Artificial General Intelligence (AGI): Memory

07 May, 2025

In this post, we will discuss the gaps in competencies we observe in AGI today.

If you have not yet read the previous post defining AGI, I highly recommend that you do so before continuing.

Let's begin by sharing some words from top AI scientists, which give a good overview of where we are currently, and where we are headed (emphasis added):

The models today are pretty capable—of course, we've all interacted with the language models, and now they're becoming multimodal models. I think there are still some missing attributes: things like reasoning, hierarchical planning, long-term memory.
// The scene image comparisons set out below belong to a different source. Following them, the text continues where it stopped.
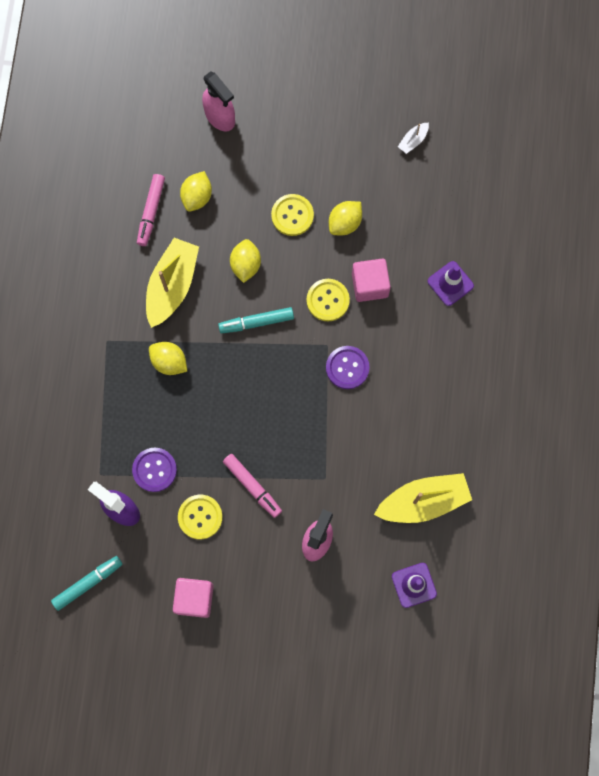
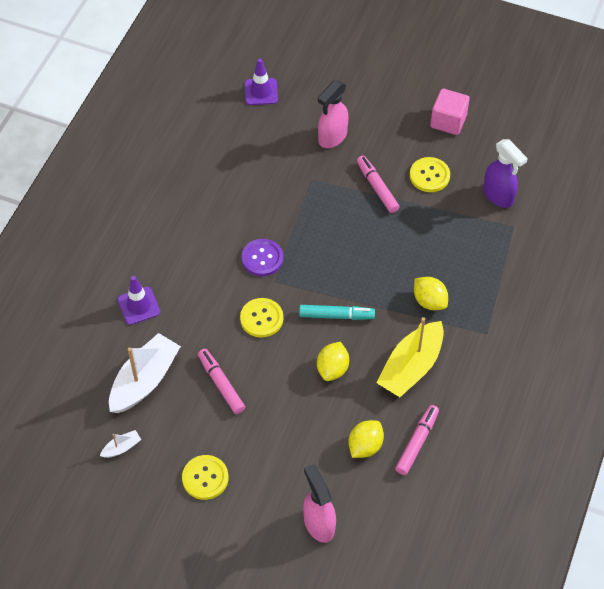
camera: 165 degrees left, 20 degrees down
turquoise marker [51,556,122,611] -> none
purple button [132,448,177,492] -> none
yellow button [271,194,314,236] -> yellow button moved to [182,455,228,500]
yellow lemon [329,201,362,235] -> pink marker [198,349,245,414]
pink cube [352,258,391,302] -> none
yellow boat [374,473,472,523] -> none
none -> white boat [109,333,181,413]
There's quite a few capabilities that the current systems... [are] not consistent across the board... [T]hey're very very strong in some things but they're still surprisingly weak and flawed in in other areas, so you'd want an AGI to have pretty consistent robust behavior across the board of the cognitive tasks. I think one thing that's clearly missing that I always had as a benchmark for AGI was the ability for these systems to invent their own hypotheses or conjectures about science not just prove existing ones... having that kind of creative, inventive capability. — Demis Hassabis, CEO of Google DeepMind, Nobel Prize Winner

As I said before, if you think that we're going to get to human level AI by just training on more data and scaling up LLM, you're making a mistake... However there are ideas about how to go forward and have systems that are capable of doing what every intelligent animal and human are capable of doing and that current systems are not capable of doing. I'm talking about understanding the physical world, having persistent memory, being able to reason, and plan. Those are the four characteristics that need to be there. — Yann LeCun, Chief Scientist of Meta AI, Turing Award Winner

Reasoning, Planning, Memory

Reasoning, planning, and memory are three areas that both Hassabis and LeCun claim are deficient in existing AGI systems. It's worthwhile to discuss what each of them means. Like "intelligence," these terms are not nicely defined (if they were, we could have had easier progress too). Since the best AGI today are large language models (LLMs), and Hassabis and LeCun had these systems in mind when making their claims, the following discussion is based on LLMs.

Memory

What sort of memory do LLMs have? One way LLMs have memory is the context window. Users can give information for the model to use in that session.. Once you refresh the context window (e.g. start a new chat), you wipe that memory of the LLM clean. Another way LLMs have memory is from its training data. When you ask it some questions, it's referring back to what it has learnt from its training data.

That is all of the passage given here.